Definitive therapy may be needed for patients who do not achieve remission with 18 to 24 months of antithyroid drug therapy, who have drug adverse effects, or who are nonadherent. Characteristics associated with lower likelihood of remission include younger age at onset (eg, prepubertal vs pubertal), higher thyroid hormone levels at initial presentation, larger thyroid gland (> 2.5 times normal size for age), and persistent elevation in TSH receptor antibody titers. Both radioactive iodine and surgery are reliable options for definitive therapy, with the goal of producing hypothyroidism. However, radioactive iodine is usually not used in children who are under age 10 years and is often not effective in larger thyroid glands. Therefore, surgery may be preferable for children and adolescents who have these factors.
If an autonomously functioning toxic nodule is detected, surgical excision is recommended in children and adolescents.
Treatment of acute thyroiditis involves oral or IV antibiotics (typically amoxicillin/clavulanic acid or cephalosporins for patients allergic to penicillin but ideally based on antibiotic sensitivities obtained from fine-needle aspiration biopsy specimen). Surgical treatment may be needed (eg, to drain an abscess or repair a fistula).
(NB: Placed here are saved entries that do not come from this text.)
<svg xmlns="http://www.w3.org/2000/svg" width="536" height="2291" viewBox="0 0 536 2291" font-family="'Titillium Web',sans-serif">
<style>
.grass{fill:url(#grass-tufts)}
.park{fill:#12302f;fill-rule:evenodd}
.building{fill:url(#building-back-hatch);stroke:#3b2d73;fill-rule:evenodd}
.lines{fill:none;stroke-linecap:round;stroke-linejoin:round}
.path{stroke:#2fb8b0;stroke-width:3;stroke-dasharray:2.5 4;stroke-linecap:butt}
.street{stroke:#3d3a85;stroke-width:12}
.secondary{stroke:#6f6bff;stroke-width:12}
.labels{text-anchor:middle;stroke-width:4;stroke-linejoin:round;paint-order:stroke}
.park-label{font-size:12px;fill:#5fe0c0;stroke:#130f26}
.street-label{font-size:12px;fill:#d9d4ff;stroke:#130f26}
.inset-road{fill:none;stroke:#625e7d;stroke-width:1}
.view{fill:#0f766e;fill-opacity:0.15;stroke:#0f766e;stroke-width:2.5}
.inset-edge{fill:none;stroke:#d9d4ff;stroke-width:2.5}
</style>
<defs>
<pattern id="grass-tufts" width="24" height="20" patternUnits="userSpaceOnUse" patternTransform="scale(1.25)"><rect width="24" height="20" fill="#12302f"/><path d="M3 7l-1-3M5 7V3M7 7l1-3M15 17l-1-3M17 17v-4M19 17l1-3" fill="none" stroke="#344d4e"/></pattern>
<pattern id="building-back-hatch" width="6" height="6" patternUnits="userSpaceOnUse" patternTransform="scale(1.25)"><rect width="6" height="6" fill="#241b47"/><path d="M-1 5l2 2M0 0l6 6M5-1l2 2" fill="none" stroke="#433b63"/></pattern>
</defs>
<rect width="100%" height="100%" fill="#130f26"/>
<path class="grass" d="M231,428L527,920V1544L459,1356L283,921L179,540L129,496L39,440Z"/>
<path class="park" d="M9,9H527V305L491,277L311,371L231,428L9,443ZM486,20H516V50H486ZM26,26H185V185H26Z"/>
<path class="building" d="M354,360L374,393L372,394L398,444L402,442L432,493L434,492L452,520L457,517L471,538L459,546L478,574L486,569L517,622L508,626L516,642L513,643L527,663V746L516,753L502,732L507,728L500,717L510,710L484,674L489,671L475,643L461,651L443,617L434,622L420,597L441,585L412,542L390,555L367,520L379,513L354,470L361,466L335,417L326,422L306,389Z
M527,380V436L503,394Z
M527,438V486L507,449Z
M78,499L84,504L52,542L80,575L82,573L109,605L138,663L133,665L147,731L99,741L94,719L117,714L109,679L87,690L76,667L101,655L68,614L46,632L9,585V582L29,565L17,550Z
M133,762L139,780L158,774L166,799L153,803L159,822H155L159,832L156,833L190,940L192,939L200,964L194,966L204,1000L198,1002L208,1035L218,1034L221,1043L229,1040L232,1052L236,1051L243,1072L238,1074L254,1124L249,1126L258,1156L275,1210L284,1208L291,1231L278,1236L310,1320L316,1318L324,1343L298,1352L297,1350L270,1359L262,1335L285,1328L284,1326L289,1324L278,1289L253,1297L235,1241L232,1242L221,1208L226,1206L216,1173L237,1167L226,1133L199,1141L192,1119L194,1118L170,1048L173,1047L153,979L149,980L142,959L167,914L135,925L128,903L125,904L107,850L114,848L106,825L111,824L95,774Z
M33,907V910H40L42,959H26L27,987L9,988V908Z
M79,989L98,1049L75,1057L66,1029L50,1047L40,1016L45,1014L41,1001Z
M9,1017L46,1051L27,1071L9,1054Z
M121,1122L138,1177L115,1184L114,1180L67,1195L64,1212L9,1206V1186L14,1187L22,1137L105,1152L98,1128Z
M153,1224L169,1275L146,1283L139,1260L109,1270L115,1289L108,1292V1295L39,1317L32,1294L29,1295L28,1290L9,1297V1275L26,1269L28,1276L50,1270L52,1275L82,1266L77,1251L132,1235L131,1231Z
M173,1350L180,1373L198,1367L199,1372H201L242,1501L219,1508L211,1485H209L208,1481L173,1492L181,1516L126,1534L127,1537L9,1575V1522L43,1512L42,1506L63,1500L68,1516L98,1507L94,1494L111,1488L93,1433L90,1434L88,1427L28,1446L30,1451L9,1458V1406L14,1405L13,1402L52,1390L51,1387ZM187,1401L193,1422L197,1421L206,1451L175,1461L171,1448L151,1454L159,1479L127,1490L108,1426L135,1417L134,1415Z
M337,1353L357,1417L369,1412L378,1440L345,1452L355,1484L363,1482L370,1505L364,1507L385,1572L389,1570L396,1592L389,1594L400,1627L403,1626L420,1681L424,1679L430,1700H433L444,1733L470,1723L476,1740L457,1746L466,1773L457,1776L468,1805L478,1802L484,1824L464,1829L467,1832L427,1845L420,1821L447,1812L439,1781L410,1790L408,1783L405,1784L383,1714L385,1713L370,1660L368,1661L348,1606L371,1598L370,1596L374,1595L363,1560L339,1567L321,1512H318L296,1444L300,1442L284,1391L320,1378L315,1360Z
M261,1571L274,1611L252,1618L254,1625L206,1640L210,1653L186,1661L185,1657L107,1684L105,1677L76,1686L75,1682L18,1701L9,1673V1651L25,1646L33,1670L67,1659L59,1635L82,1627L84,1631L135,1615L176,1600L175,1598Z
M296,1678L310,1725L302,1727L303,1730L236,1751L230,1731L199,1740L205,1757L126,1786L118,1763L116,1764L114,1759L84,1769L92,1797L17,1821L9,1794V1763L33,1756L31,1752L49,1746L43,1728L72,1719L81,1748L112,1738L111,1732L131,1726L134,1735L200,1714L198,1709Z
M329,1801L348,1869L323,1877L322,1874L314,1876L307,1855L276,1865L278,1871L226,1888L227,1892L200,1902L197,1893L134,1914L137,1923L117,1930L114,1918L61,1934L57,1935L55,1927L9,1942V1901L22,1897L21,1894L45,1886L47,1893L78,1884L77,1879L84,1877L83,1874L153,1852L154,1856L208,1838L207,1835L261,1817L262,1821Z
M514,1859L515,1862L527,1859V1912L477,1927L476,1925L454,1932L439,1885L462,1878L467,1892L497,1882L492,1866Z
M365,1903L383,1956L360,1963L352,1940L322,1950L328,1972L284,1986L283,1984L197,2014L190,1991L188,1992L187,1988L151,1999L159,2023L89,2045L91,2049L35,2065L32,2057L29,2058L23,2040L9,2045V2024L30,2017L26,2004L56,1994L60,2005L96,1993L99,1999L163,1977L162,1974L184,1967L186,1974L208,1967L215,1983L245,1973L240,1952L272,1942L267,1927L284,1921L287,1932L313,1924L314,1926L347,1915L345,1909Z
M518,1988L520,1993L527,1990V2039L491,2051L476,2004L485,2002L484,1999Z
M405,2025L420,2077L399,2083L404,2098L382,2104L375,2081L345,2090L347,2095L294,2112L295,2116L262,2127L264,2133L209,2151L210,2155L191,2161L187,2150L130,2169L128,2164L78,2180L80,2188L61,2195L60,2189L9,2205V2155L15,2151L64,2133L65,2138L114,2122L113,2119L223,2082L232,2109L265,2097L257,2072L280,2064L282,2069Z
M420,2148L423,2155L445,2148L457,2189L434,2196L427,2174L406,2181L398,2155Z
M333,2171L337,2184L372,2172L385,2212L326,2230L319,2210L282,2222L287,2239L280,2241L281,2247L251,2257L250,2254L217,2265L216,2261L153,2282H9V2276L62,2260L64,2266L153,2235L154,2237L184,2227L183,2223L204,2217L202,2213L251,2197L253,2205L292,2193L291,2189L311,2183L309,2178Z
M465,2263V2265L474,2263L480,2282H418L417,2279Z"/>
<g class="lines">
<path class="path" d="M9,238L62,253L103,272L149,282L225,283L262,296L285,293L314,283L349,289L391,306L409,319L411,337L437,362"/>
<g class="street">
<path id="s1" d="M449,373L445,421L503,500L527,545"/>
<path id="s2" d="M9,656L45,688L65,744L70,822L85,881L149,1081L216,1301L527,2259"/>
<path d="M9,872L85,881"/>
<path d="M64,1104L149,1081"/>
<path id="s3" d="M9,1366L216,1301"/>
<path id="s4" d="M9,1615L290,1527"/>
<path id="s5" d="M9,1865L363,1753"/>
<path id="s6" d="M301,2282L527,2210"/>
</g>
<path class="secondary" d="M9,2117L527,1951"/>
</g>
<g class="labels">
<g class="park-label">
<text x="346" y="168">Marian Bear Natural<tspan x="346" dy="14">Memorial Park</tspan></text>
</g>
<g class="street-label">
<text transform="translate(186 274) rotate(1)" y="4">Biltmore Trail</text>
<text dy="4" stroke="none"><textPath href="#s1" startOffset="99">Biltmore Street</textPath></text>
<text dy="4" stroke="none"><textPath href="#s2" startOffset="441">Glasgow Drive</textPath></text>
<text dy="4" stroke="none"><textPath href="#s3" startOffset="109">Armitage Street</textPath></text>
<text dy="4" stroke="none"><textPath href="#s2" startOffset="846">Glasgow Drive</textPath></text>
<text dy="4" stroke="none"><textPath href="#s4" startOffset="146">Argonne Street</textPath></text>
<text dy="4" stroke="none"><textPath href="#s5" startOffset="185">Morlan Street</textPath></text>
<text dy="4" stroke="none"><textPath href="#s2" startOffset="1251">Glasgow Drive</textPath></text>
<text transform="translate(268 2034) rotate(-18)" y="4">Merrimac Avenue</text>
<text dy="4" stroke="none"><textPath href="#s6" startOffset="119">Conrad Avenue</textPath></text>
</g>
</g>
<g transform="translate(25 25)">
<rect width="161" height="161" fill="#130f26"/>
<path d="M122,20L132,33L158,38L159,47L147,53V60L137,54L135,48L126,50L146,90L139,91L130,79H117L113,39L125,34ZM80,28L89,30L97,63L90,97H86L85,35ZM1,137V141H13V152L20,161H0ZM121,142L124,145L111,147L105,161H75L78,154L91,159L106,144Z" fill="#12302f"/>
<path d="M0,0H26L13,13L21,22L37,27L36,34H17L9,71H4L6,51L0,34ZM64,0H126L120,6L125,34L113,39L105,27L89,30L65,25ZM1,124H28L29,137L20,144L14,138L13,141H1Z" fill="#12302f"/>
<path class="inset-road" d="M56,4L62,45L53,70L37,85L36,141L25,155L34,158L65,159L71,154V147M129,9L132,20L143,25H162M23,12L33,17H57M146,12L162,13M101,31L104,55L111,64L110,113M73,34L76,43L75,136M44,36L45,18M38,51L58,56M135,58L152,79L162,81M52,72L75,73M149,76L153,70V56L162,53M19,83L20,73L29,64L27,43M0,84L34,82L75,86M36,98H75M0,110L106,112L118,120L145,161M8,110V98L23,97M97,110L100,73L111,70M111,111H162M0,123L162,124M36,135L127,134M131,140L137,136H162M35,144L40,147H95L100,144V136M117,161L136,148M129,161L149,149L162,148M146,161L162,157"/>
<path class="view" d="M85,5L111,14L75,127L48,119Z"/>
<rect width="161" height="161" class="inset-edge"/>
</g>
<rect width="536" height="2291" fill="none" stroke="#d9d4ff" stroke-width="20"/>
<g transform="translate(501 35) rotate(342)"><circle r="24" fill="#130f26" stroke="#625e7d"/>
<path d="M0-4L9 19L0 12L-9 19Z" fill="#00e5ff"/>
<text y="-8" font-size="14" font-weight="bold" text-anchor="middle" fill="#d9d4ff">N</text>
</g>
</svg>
Subacute thyroiditis is self-limiting, and nonsteroidal anti-inflammatory drugs are given for pain control. Antithyroid drugs are not indicated, but beta-blockers can be used if patients are symptomatic.
Hyperthyroidism in infants is usually caused by transplacental thyroid-stimulating antibodies from mothers with Graves disease.
Hyperthyroidism in older children and adolescents is usually caused by Graves disease.
There are numerous manifestations of hyperthyroidism, including tachycardia, hypertension, weight loss, irritability, decreased concentration and school performance, and sleep difficulties.
Diagnosis is with serum thyroxine (T4), free T4, triiodothyronine (T3), and thyroid-stimulating hormone (TSH); both thyroid-stimulating immunoglobulins (TSI) and TSH receptor antibodies (TRAb) can be used to confirm Graves disease.
If there are significant palpable abnormalities of the thyroid, do ultrasonography.
Treat with methimazole and, for symptoms, a beta-blocker; however, only about 35% of cases acquired outside the neonatal period resolve with antithyroid drugs and patients may need definitive therapy using radioactive iodine or surgery.